Data supplied Start Marker

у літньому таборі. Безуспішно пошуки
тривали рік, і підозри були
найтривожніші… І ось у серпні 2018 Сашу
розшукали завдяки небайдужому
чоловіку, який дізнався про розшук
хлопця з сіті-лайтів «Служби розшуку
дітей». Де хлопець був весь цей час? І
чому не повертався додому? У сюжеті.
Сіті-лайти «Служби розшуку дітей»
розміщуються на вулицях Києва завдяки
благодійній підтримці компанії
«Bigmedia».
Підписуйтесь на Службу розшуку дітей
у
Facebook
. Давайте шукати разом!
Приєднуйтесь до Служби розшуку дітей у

Data supplied End Marker

▶ How to complete this task:
All of the entries must be written out exactly as they stand.

▶ Response to this task:
у літньому таборі. Безуспішно пошуки
тривали рік, і підозри були
найтривожніші… І ось у серпні 2018 Сашу
розшукали завдяки небайдужому
чоловіку, який дізнався про розшук
хлопця з сіті-лайтів «Служби розшуку
дітей». Де хлопець був весь цей час? І
чому не повертався додому? У сюжеті.
Сіті-лайти «Служби розшуку дітей»
розміщуються на вулицях Києва завдяки
благодійній підтримці компанії
«Bigmedia».
Підписуйтесь на Службу розшуку дітей
у
Facebook
. Давайте шукати разом!
Приєднуйтесь до Служби розшуку дітей у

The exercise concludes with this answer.